Sızma Zeytinyağı; zeytinin tam olgunlaşmadan (erken hasat) toplanması sonrasında herhangi bir ısıl işleme tabi tutulmadan sıkılmasıyla elde edilir. Bu tür yağda, zeytinin tat, koku ve vitaminleri aynen korunmaktadır. Asit oranı %1'e kadar olan zeytinyağlar sızma olarak adlandırılır. Hem meyvemsi, hem de acımtrak tadı olan sızma yağlar, genellikle çiğ (salatalar, mezeler, vb.) tüketilir. Türkiye’de üretilen zeytinyağlarının sadece %3 gibi küçük bir oranı bu yüksek kaliteye erişmektedir. Dolayısıyla fiyatları da diğer tür zeytinyağlarına göre yüksektir.

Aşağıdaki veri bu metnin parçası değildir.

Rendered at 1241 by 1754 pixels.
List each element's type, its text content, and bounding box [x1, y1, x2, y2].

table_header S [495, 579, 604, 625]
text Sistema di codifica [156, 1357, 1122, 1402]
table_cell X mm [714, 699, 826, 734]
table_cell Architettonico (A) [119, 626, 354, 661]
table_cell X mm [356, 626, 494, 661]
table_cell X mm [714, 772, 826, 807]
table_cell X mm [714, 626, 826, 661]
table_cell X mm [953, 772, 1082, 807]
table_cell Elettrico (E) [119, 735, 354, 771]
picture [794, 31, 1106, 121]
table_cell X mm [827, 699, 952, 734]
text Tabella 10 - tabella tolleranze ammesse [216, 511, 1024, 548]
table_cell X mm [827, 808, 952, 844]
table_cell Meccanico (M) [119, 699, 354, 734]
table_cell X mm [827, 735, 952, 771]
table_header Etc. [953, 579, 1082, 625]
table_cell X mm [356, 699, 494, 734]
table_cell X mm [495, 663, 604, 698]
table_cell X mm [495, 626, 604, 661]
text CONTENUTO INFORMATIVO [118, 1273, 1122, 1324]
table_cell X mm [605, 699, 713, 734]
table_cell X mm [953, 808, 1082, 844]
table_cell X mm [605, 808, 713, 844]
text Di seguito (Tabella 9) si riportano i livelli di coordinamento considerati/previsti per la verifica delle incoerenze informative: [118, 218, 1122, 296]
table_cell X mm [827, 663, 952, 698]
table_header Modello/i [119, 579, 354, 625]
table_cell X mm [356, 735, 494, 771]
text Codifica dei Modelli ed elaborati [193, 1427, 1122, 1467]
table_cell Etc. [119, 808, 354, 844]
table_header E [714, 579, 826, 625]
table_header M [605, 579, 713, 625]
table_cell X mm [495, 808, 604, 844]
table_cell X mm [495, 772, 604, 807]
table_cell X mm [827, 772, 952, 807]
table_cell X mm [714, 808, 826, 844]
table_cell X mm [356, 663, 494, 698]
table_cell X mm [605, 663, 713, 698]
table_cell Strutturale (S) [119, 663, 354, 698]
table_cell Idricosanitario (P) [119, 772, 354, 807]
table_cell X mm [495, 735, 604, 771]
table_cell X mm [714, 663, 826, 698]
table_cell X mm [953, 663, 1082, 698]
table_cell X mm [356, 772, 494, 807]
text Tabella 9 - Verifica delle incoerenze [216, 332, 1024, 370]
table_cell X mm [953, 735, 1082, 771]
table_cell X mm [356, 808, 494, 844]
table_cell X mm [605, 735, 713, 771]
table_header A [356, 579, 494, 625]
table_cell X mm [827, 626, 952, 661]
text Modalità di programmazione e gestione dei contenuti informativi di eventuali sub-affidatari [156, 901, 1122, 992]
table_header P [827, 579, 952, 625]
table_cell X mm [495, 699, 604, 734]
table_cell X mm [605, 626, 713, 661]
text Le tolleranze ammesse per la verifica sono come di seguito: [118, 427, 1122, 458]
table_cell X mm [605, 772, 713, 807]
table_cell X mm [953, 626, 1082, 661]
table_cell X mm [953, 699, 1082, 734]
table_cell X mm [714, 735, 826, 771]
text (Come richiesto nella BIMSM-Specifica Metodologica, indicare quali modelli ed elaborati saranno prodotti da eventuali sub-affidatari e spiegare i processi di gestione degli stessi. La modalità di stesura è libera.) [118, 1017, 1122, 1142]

Naturel Zeytinyağları; asit oranı %1-2 civarında olan ve Sızma yağlara göre daha yoğun tadı olan yağlardır. Ülkemizde üretilen zeytinyağlarının %12’si bu bu tür yağlardandır.
Asit oranı %2-3.3 arasında olan Natürel Birinci zeytinyağları, ülkemizdeki üretimin %15’ini oluşturmaktadır.
Lampant; asit oranı %3.3’ün üzerinde olan yağ türüdür. Tüketilebilmesi için rafinasyon gerektirir. rafinasyon işlemi sırasında fazla asit miktarı, hoş olmayan koku ve tadı arındırılarak tüketim açısından kabul edilebilir seviyeye yükseltilmektedir. Ülkemizde üretilen yağların %70’i bu kategoriye girmektedir. Rafinasyon işleminin tatamen doğal yollarla yapılabilmekte olduğu, rafinasyonun herhangi bir ısıl veya kimyasal işlem gerektirmediği ve dolayısıyla rafine zeytinyağlarının da tüketim için sağlıklı bir seçim olduğunu hatırlatmak istiyoruz. Rafine zeytinyağları, genellikle yemeklik olarak tüketilmektedir.
Temel zeytinyağı türlerinin dışında kalan Riviera Zeytinyağı, yukarıda açıkladığımız natürel zeytin yağı ile rafine zeytinyağını karışımından elde edilir. Riviera yağın %80-90’ını rafine zeytinyağı, kalanını ise natürel yağ oluşturur. Kızartmalarda ve yemeklik olarak tüketilmektedir.